Tax reform in the broad sense is unlikely to occur until the
government fundamentally changes its financial accounting
by adopting a Cost-Benefit Budget that, out in the open and
with full public participation, systematically weighs the
benefits of all government spending programs -- both existing
and proposed -- against the true cost of taxes necessary to
pay for them. Cost-benefit budgeting would not mean that the
public would receive less services from government that are
truly important. Indeed, cost-benefit budgeting would enable
the government to do more of the things for which it is uniquely
suitable -- and a growing economy would greatly reduce the
number of people in need of assistance from government.

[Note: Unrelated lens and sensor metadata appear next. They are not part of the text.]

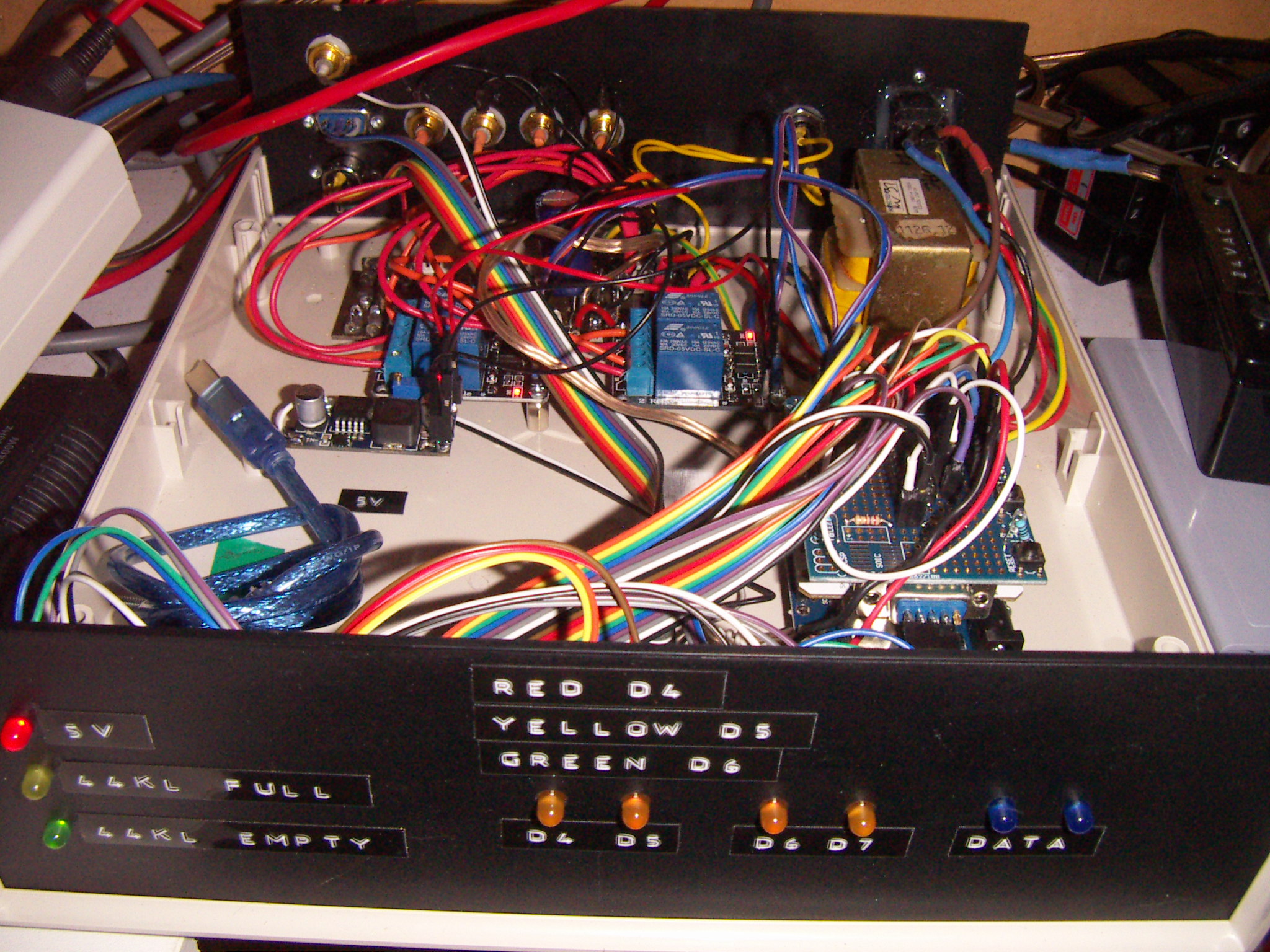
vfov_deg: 39.7
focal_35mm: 36
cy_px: 476
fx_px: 1321
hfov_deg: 51.4
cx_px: 635
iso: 200
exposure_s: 1/50
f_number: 6.7
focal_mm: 4.7
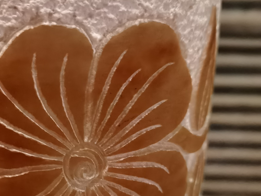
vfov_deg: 28.2
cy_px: 143
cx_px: 98
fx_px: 385
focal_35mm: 51
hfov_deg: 37.3
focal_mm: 6.71
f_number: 1.9
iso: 2000
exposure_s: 1/50
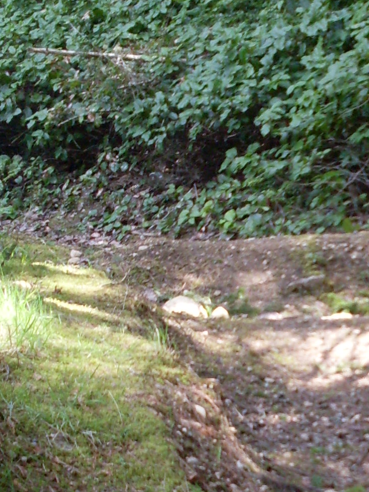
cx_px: 380
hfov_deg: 11.5
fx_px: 1806
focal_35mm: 127
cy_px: 397
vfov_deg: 15.4
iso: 100
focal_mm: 6.3
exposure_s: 1/90
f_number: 2.8
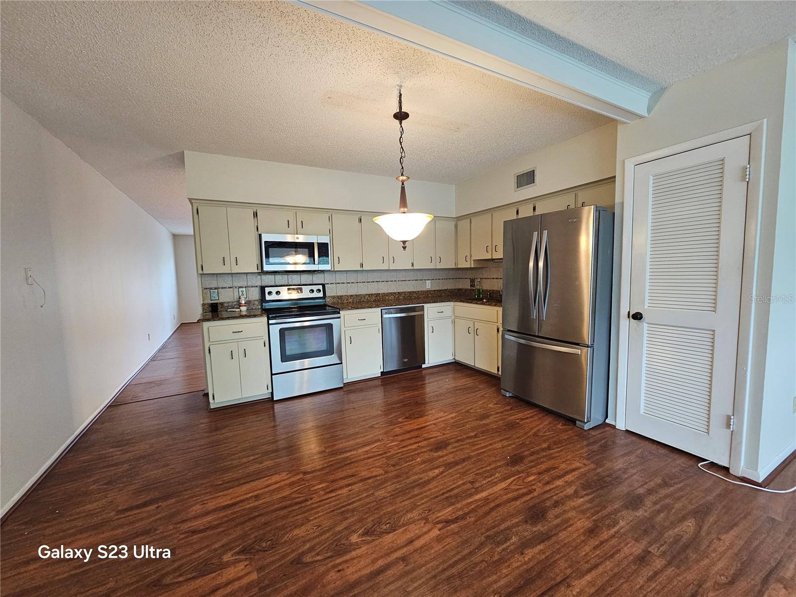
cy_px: 298
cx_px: 398
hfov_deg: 106.2
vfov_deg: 89.9
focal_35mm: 13
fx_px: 299
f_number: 2.2
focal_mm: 2.2
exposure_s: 1/60
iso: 250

The case for a growing economy, a minimalist government concentrated
on achieving the best with the least, and presided over by
a President and Congress content to do their limited constitutional
duties quietly and efficiently, is impeccable. It has been
made elsewhere far more expertly than here. But the ruling
combine in Washington, made up mostly of entrenched incumbents,
lawyers, lobbyists, and others to whom the government is a
vital source of profit, has for many decades been moving in
the opposite direction. It will not and probably cannot voluntarily
give up its power or change its character.
Change will occur when the voters rise up in righteous anger,
smite the offenders and replace them with public servants
who have but one standard by which to measure everything:
"Is it good for America?"
Mr. Christian, an attorney, was a deputy assistant secretary
of the treasury in the Ford administration. Mr. Robbins, an
economist, served at the Treasury Department in the Reagan
administration. Both are adjunct fellows at the Heritage Foundation.